F32 dist = ( spherePnt - testPnt ).len() - sphereRadius;
F32 dist2 = mSqrt( ( spherePnt - testPnt ).lenSquared() - ( sphereRadius * sphereRadius ) );

dist = 0.7320508075688772935274463415059;
dist2 = 0.4142135623730950488016887242097;

It is pretty obvious that this is in fact, wrong, mathematically. It reduces to expecting the square root of 2 to be the same as the square root of 3... so the question is, I guess...

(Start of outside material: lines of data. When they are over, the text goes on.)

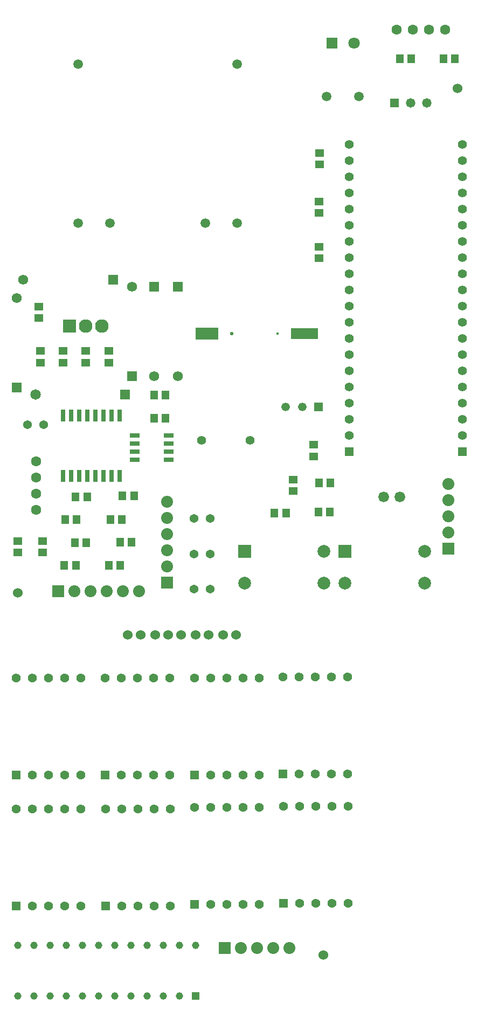
<source format=gbr>
%TF.GenerationSoftware,Altium Limited,Altium Designer,24.3.1 (35)*%
G04 Layer_Color=255*
%FSLAX25Y25*%
%MOIN*%
%TF.SameCoordinates,1C50E6C9-DA4A-4B26-87AC-B265A0C711DB*%
%TF.FilePolarity,Positive*%
%TF.FileFunction,Pads,Top*%
%TF.Part,Single*%
G01*
G75*
%TA.AperFunction,SMDPad,CuDef*%
%ADD10R,0.05709X0.04528*%
%ADD11R,0.04528X0.05709*%
%ADD12R,0.13858X0.07362*%
%ADD13R,0.17008X0.07165*%
%ADD14R,0.05906X0.02559*%
%ADD15R,0.02559X0.07579*%
%TA.AperFunction,ComponentPad*%
%ADD17R,0.04567X0.04567*%
%ADD18C,0.04567*%
%ADD19R,0.05610X0.05610*%
%ADD20C,0.05610*%
%TA.AperFunction,WasherPad*%
%ADD21C,0.06000*%
%TA.AperFunction,ComponentPad*%
%ADD22C,0.07382*%
%ADD23R,0.07382X0.07382*%
%ADD24R,0.07382X0.07382*%
%ADD25R,0.05248X0.05248*%
%ADD26C,0.05248*%
%ADD27C,0.05543*%
%ADD28C,0.05800*%
%ADD29R,0.05800X0.05800*%
%ADD30C,0.06614*%
%ADD31C,0.06319*%
%ADD32R,0.05543X0.05543*%
%ADD33R,0.07874X0.07874*%
%ADD34C,0.07874*%
%ADD35C,0.05374*%
%ADD36C,0.02284*%
%ADD37C,0.01772*%
%ADD38C,0.06201*%
%ADD39R,0.06201X0.06201*%
%ADD40R,0.06496X0.06496*%
%ADD41C,0.06496*%
%ADD42C,0.08386*%
%ADD43R,0.08386X0.08386*%
%ADD44R,0.06201X0.06201*%
%ADD45C,0.05906*%
%ADD46C,0.07087*%
%ADD47R,0.07087X0.07087*%
D10*
X55000Y411543D02*
D03*
Y404457D02*
D03*
X199500Y476043D02*
D03*
Y468957D02*
D03*
X199970Y526957D02*
D03*
Y534043D02*
D03*
X199500Y496957D02*
D03*
Y504043D02*
D03*
X196000Y346500D02*
D03*
Y353587D02*
D03*
X183500Y332000D02*
D03*
Y324913D02*
D03*
X13000Y286957D02*
D03*
Y294043D02*
D03*
X28500Y286957D02*
D03*
Y294043D02*
D03*
X41007Y411543D02*
D03*
Y404457D02*
D03*
X26099Y439000D02*
D03*
Y431913D02*
D03*
X69500Y404457D02*
D03*
Y411543D02*
D03*
X27000D02*
D03*
Y404457D02*
D03*
D11*
X256543Y592500D02*
D03*
X249457D02*
D03*
X276457D02*
D03*
X283543D02*
D03*
X76500Y279000D02*
D03*
X69413D02*
D03*
X206087Y312000D02*
D03*
X199000D02*
D03*
X206543Y330000D02*
D03*
X199457D02*
D03*
X179043Y311500D02*
D03*
X171957D02*
D03*
X77543Y307500D02*
D03*
X70457D02*
D03*
X49543D02*
D03*
X42457D02*
D03*
X55500Y292993D02*
D03*
X48413D02*
D03*
X77957Y322000D02*
D03*
X85043D02*
D03*
X83543Y293500D02*
D03*
X76457D02*
D03*
X49043Y279000D02*
D03*
X41957D02*
D03*
X48957Y321500D02*
D03*
X56043D02*
D03*
X97457Y370000D02*
D03*
X104543D02*
D03*
X97457Y384310D02*
D03*
X104543D02*
D03*
D12*
X130166Y422500D02*
D03*
D13*
X190639D02*
D03*
D14*
X85370Y359275D02*
D03*
Y354275D02*
D03*
Y349275D02*
D03*
Y344275D02*
D03*
X106630D02*
D03*
Y349275D02*
D03*
Y354275D02*
D03*
Y359275D02*
D03*
D15*
X41076Y371551D02*
D03*
X46076D02*
D03*
X51076D02*
D03*
X56076D02*
D03*
X61076D02*
D03*
X66076D02*
D03*
X71076D02*
D03*
X76076D02*
D03*
Y334449D02*
D03*
X71076D02*
D03*
X66076D02*
D03*
X61076D02*
D03*
X56076D02*
D03*
X51076D02*
D03*
X46076D02*
D03*
X41076D02*
D03*
D17*
X123000Y12740D02*
D03*
D18*
X113000D02*
D03*
X103000D02*
D03*
X93000D02*
D03*
X83000D02*
D03*
X73000D02*
D03*
X63000D02*
D03*
X53000D02*
D03*
X43000D02*
D03*
X33000D02*
D03*
X23000D02*
D03*
X13000D02*
D03*
Y44000D02*
D03*
X23000D02*
D03*
X33000D02*
D03*
X43000D02*
D03*
X53000D02*
D03*
X63000D02*
D03*
X73000D02*
D03*
X83000D02*
D03*
X93000D02*
D03*
X103000D02*
D03*
X113000D02*
D03*
X123000D02*
D03*
D19*
X12000Y68500D02*
D03*
X67500D02*
D03*
X177500Y70000D02*
D03*
X122500Y69500D02*
D03*
X177000Y150000D02*
D03*
X12000Y149500D02*
D03*
X122500D02*
D03*
X67000D02*
D03*
D20*
X22000Y68500D02*
D03*
X32000D02*
D03*
X42000D02*
D03*
X52000D02*
D03*
Y128500D02*
D03*
X42000D02*
D03*
X32000D02*
D03*
X22000D02*
D03*
X12000D02*
D03*
X77500Y68500D02*
D03*
X87500D02*
D03*
X97500D02*
D03*
X107500D02*
D03*
Y128500D02*
D03*
X97500D02*
D03*
X87500D02*
D03*
X77500D02*
D03*
X67500D02*
D03*
X187500Y70000D02*
D03*
X197500D02*
D03*
X207500D02*
D03*
X217500D02*
D03*
Y130000D02*
D03*
X207500D02*
D03*
X197500D02*
D03*
X187500D02*
D03*
X177500D02*
D03*
X132500Y69500D02*
D03*
X142500D02*
D03*
X152500D02*
D03*
X162500D02*
D03*
Y129500D02*
D03*
X152500D02*
D03*
X142500D02*
D03*
X132500D02*
D03*
X122500D02*
D03*
X187000Y150000D02*
D03*
X197000D02*
D03*
X207000D02*
D03*
X217000D02*
D03*
Y210000D02*
D03*
X207000D02*
D03*
X197000D02*
D03*
X187000D02*
D03*
X177000D02*
D03*
X22000Y149500D02*
D03*
X32000D02*
D03*
X42000D02*
D03*
X52000D02*
D03*
Y209500D02*
D03*
X42000D02*
D03*
X32000D02*
D03*
X22000D02*
D03*
X12000D02*
D03*
X132500Y149500D02*
D03*
X142500D02*
D03*
X152500D02*
D03*
X162500D02*
D03*
Y209500D02*
D03*
X152500D02*
D03*
X142500D02*
D03*
X132500D02*
D03*
X122500D02*
D03*
X77000Y149500D02*
D03*
X87000D02*
D03*
X97000D02*
D03*
X107000D02*
D03*
Y209500D02*
D03*
X97000D02*
D03*
X87000D02*
D03*
X77000D02*
D03*
X67000D02*
D03*
D21*
X140000Y236000D02*
D03*
X123000D02*
D03*
X89000D02*
D03*
X106000D02*
D03*
X81000D02*
D03*
X114000D02*
D03*
X98000D02*
D03*
X131000D02*
D03*
X148000D02*
D03*
X202000Y38000D02*
D03*
X13000Y262000D02*
D03*
X285000Y574000D02*
D03*
D22*
X181000Y42500D02*
D03*
X171000D02*
D03*
X161000D02*
D03*
X151000D02*
D03*
X279500Y329345D02*
D03*
Y319345D02*
D03*
Y309345D02*
D03*
Y299345D02*
D03*
X105500Y278500D02*
D03*
Y288500D02*
D03*
Y298500D02*
D03*
Y308500D02*
D03*
Y318500D02*
D03*
X48000Y263000D02*
D03*
X58000D02*
D03*
X68000D02*
D03*
X78000D02*
D03*
X88000D02*
D03*
D23*
X141000Y42500D02*
D03*
X38000Y263000D02*
D03*
D24*
X279500Y289345D02*
D03*
X105500Y268500D02*
D03*
D25*
X199236Y377000D02*
D03*
D26*
X189000D02*
D03*
X178764D02*
D03*
D27*
X126961Y356500D02*
D03*
X156961D02*
D03*
X218000Y439500D02*
D03*
Y449500D02*
D03*
Y429500D02*
D03*
Y419500D02*
D03*
Y409500D02*
D03*
Y399500D02*
D03*
Y389500D02*
D03*
Y379500D02*
D03*
Y369500D02*
D03*
Y359500D02*
D03*
Y459500D02*
D03*
Y469500D02*
D03*
Y479500D02*
D03*
Y489500D02*
D03*
Y499500D02*
D03*
Y509500D02*
D03*
Y519500D02*
D03*
Y529500D02*
D03*
Y539500D02*
D03*
X288000Y439500D02*
D03*
Y449500D02*
D03*
Y429500D02*
D03*
Y419500D02*
D03*
Y409500D02*
D03*
Y399500D02*
D03*
Y389500D02*
D03*
Y379500D02*
D03*
Y369500D02*
D03*
Y359500D02*
D03*
Y459500D02*
D03*
Y469500D02*
D03*
Y479500D02*
D03*
Y489500D02*
D03*
Y499500D02*
D03*
Y509500D02*
D03*
Y519500D02*
D03*
Y529500D02*
D03*
Y539500D02*
D03*
D28*
X266000Y565000D02*
D03*
X256000D02*
D03*
D29*
X246000D02*
D03*
D30*
X249500Y321500D02*
D03*
X239500D02*
D03*
D31*
X277500Y610500D02*
D03*
X267500D02*
D03*
X257500D02*
D03*
X247500D02*
D03*
X24500Y343500D02*
D03*
Y333500D02*
D03*
Y323500D02*
D03*
Y313500D02*
D03*
D32*
X218000Y349500D02*
D03*
X288000D02*
D03*
D33*
X215500Y287726D02*
D03*
X153394Y287840D02*
D03*
D34*
X264713Y287726D02*
D03*
X215500Y268041D02*
D03*
X264713D02*
D03*
X202606Y287840D02*
D03*
X153394Y268155D02*
D03*
X202606D02*
D03*
D35*
X122000Y264266D02*
D03*
X132000D02*
D03*
X122000Y308000D02*
D03*
X132000D02*
D03*
X122000Y286133D02*
D03*
X132000D02*
D03*
X19000Y366000D02*
D03*
X29000D02*
D03*
D36*
X145442Y422500D02*
D03*
D37*
X173985D02*
D03*
D38*
X112000Y396000D02*
D03*
X83810Y451500D02*
D03*
X97500Y395988D02*
D03*
X12500Y444431D02*
D03*
X16500Y455716D02*
D03*
D39*
X112000Y451512D02*
D03*
X83810Y395988D02*
D03*
X97500Y451500D02*
D03*
X12500Y388919D02*
D03*
D40*
X79512Y384700D02*
D03*
D41*
X24000D02*
D03*
D42*
X65191Y427000D02*
D03*
X55152D02*
D03*
D43*
X45112D02*
D03*
D44*
X72012Y455716D02*
D03*
D45*
X224000Y569000D02*
D03*
X204000D02*
D03*
X50500Y589000D02*
D03*
X148925D02*
D03*
Y490575D02*
D03*
X129240D02*
D03*
X70185D02*
D03*
X50500D02*
D03*
D46*
X221280Y602000D02*
D03*
D47*
X207500D02*
D03*
%TF.MD5,28b9ed452d03c312388c4e1bc4677902*%
M02*

</source>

Given that I DO want to perform this test, "is point p within range r of a sphere", is there a way to do this while avoiding the square root?

+6  A: 

You don't need the sqrt computation in the "squared distances" approach! The distance between the two points (sphere center and testpoint) is less than the sphere radius iff the squared distance is less than the squared radius -- for the sole purpose of testing "within the sphere or out of it?", the fact that the square root of the difference is NOT the difference of the square roots, is totally irrelevant.

Alex Martelli
Exactly. Compare the square of the distance to the center point with the square of the radius.
Mike Daniels
Right. And if this is the "inner loop" using all your time, you could get speedup by adding one axis^2 at a time. As soon as you get > R^2 you can stop.
Mike Dunlavey
@Mike, nice idea, I wonder how much time it would save (depending on the distribution of points of course -- if points are very spread out far away from the sphere, it might well be significant).